(Saved data entries)
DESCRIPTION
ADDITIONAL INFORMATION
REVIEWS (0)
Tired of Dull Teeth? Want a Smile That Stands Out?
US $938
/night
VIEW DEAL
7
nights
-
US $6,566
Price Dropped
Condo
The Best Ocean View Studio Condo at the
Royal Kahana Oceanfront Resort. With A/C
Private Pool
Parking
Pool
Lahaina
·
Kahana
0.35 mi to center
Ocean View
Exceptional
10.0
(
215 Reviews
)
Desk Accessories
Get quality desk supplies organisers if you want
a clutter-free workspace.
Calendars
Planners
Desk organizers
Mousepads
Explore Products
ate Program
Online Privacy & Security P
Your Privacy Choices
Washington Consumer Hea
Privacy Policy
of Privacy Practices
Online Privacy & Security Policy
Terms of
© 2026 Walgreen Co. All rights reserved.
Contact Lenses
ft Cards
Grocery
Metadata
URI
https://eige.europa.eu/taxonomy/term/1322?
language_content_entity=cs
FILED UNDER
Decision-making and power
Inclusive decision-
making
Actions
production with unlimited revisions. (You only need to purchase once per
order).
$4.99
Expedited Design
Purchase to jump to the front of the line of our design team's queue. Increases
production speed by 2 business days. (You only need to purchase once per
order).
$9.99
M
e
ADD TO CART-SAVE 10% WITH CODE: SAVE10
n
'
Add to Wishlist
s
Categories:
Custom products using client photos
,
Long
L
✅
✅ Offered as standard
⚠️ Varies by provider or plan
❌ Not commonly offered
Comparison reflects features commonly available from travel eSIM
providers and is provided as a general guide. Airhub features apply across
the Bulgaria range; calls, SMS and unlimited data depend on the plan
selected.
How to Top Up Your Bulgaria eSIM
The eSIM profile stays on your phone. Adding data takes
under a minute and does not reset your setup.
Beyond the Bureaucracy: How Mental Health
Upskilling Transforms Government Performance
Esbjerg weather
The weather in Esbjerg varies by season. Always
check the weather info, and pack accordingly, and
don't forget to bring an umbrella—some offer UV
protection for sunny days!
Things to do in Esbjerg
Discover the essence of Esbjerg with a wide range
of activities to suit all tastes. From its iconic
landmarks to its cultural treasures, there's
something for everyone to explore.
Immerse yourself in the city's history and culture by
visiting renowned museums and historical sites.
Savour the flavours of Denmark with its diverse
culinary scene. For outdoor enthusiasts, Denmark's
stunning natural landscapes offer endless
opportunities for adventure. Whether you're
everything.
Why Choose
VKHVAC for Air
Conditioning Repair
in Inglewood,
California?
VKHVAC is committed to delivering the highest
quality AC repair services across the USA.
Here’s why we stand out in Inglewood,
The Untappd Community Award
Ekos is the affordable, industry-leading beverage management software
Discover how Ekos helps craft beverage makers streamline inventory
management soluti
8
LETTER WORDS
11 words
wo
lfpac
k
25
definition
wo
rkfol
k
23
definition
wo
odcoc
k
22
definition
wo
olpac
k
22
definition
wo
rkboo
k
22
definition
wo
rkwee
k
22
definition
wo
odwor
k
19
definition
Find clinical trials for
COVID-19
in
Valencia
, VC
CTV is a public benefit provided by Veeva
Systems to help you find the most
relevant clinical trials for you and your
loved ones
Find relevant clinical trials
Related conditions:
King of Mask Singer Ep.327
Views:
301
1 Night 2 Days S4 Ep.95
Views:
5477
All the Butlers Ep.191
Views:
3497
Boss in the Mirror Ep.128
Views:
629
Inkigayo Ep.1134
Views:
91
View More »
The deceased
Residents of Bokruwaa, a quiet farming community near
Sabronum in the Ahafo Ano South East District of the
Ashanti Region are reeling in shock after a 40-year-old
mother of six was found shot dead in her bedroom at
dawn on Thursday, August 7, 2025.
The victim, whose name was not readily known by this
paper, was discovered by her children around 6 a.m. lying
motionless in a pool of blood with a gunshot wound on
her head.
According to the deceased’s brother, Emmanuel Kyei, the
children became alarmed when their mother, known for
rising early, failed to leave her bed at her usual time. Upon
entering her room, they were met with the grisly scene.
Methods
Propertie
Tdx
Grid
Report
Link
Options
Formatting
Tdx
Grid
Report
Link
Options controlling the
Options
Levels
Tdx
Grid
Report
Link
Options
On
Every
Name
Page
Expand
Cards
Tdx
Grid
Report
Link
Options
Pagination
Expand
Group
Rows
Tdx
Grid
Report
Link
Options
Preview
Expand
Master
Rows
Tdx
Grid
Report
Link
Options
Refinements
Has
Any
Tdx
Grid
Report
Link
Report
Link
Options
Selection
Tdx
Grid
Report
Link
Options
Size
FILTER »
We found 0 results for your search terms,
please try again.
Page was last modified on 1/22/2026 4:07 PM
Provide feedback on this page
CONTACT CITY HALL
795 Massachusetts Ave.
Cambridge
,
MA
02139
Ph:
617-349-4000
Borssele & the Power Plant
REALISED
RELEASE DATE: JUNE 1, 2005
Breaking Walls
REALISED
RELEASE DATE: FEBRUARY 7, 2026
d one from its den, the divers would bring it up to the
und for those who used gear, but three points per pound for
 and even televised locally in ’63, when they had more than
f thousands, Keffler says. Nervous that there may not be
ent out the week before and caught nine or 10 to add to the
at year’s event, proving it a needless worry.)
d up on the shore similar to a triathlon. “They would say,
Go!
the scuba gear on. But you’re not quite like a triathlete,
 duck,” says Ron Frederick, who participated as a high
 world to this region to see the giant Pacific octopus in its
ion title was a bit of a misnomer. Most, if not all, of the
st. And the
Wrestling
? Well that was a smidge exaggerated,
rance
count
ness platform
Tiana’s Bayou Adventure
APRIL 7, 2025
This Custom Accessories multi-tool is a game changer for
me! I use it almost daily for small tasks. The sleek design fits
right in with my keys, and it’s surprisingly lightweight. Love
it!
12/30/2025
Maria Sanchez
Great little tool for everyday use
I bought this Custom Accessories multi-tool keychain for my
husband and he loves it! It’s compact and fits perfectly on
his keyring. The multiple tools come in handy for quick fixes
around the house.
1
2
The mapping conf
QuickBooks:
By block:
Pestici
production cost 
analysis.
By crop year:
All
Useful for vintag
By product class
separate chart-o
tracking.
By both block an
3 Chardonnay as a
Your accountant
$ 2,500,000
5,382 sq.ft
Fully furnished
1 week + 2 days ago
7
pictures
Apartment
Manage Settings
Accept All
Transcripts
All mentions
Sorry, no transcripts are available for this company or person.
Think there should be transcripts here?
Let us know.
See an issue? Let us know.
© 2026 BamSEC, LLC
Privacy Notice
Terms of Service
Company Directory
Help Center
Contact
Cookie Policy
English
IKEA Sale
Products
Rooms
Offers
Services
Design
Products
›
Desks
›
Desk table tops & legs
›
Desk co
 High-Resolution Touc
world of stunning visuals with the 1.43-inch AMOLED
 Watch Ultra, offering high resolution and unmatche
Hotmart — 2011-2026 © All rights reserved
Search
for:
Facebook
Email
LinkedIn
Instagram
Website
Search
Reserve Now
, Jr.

*YOUR OBJECTIVE*
Set down, exactly as they appear above, all lines from the one that has "The mapping conf" down to the one that has "Fully furnished", including those two and no others.

*RESPONSE AREA*
The mapping conf
QuickBooks:
By block:
Pestici
production cost 
analysis.
By crop year:
All
Useful for vintag
By product class
separate chart-o
tracking.
By both block an
3 Chardonnay as a
Your accountant
$ 2,500,000
5,382 sq.ft
Fully furnished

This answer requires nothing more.